The fellow who said this was an inmate in a prison. He had committed a crime and received the death penalty. Since the appeal process can take years, his sentence had not been implemented. He was bored and grumbling. We listened to him on a television documentary that featured interviews with several men in prison. A few of them were quite sorry for what they had done. They knew they deserved their penalty, even some who were on death row. As we watched, I wondered about their attitudes. How can someone kill another person and think their punishment, whatever it might be, is unjust? What kind of mental attitude is behind their complaints? Why would anyone think they should not be disciplined?

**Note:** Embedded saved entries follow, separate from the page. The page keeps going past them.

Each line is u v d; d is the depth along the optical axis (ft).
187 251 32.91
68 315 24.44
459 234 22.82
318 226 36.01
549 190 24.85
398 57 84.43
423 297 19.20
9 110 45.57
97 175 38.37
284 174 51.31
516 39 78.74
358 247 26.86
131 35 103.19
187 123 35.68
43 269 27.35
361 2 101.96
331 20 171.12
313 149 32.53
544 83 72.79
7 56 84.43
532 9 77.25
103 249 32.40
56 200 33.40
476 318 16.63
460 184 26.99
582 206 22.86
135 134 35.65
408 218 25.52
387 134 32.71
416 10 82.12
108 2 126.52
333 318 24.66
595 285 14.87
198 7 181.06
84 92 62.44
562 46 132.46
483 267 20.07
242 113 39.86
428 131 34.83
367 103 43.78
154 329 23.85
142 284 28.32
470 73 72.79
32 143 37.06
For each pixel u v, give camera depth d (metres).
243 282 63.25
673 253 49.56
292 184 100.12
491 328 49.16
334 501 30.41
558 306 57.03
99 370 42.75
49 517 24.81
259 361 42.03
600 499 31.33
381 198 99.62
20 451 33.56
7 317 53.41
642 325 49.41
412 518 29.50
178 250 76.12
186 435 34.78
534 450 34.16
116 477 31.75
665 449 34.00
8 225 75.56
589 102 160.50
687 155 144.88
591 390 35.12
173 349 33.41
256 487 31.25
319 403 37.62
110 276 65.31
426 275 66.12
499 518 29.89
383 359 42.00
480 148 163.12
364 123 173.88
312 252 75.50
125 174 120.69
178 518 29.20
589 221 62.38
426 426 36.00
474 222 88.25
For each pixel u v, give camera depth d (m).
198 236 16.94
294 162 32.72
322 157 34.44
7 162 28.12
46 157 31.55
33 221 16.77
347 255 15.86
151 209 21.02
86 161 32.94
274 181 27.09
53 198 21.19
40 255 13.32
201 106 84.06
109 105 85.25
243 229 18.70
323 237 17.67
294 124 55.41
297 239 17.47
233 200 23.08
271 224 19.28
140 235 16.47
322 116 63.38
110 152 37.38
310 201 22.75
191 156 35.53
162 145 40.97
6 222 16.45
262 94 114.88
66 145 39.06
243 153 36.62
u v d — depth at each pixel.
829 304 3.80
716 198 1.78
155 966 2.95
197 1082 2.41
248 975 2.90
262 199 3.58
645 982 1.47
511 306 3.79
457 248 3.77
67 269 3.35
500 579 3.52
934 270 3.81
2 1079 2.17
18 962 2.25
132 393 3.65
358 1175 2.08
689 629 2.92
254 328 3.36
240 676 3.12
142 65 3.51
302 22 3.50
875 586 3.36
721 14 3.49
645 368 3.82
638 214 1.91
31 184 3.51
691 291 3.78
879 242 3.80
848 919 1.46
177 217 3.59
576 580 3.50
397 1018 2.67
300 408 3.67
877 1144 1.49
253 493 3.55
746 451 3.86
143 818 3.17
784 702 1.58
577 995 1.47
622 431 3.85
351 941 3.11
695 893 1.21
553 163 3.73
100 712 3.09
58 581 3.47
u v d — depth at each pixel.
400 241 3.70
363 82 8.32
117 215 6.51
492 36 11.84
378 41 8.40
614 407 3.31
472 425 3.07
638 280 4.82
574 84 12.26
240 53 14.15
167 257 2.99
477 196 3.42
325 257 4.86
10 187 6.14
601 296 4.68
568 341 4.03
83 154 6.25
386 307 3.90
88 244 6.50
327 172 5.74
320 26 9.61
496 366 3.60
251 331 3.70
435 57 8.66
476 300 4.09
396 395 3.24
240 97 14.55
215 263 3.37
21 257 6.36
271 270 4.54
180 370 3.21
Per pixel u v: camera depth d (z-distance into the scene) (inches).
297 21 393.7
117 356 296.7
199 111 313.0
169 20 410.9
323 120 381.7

One of the wisest men in the world, King Solomon, noticed a truth relevant to these attitudes. He said, “When the sentence for a crime is not quickly carried out, the hearts of the people are filled with schemes to do wrong” (Ecclesiastes 8:11).
Solomon was not thinking about the long wait for retrials and appeals. Rather, he referred to the time between the crime and the punishment. It could have been that people were not being caught for their crimes, or they were caught but not punished as the law demanded. In any case, the punishment was supposed to be a deterrent and when it did not happen, those who were guilty were reinforced in the idea that they could commit more crime and get away with it.
When discipline is eventually enforced, such a criminal would hate it and the punishment would not serve its purpose: that of correcting their behavior. In fact, Solomon also wrote: “Whoever loves discipline loves knowledge, but he who hates correction is stupid” (Proverbs 12:1).
The word “stupid” has some unfair implications in our minds so I checked out the Hebrew word it was translated from. It means “brutish” as a beast, probably contrasting an animal’s inability to reason with our ability to think logically. In so many words, the proverb mean a person who hates being corrected is without the ability to reason. To that person, cause and effect do not make any sense and being punished for what they do is irrational.
What about those who commit crimes and never get caught? Have they any advantage? Certainly they do not go through the agonies of being corrected or punished, but Solomon didn’t think these people had any advantage. He said further in Ecclesiastes 8, “Although a wicked man commits a hundred crimes and still lives a long time, I know that it will go better with God-fearing men, who are reverent before God. Yet because the wicked do not fear God, it will not go well with them, and their days will not lengthen like a shadow.”
Certainly living longer in this life is not the point. Those who reason that being corrected is “unfair” and receiving discipline is a “waste” have illogically assumed that getting away with crime, sin, or even error, will make their life better than it would be if they were experiencing the blessing of God.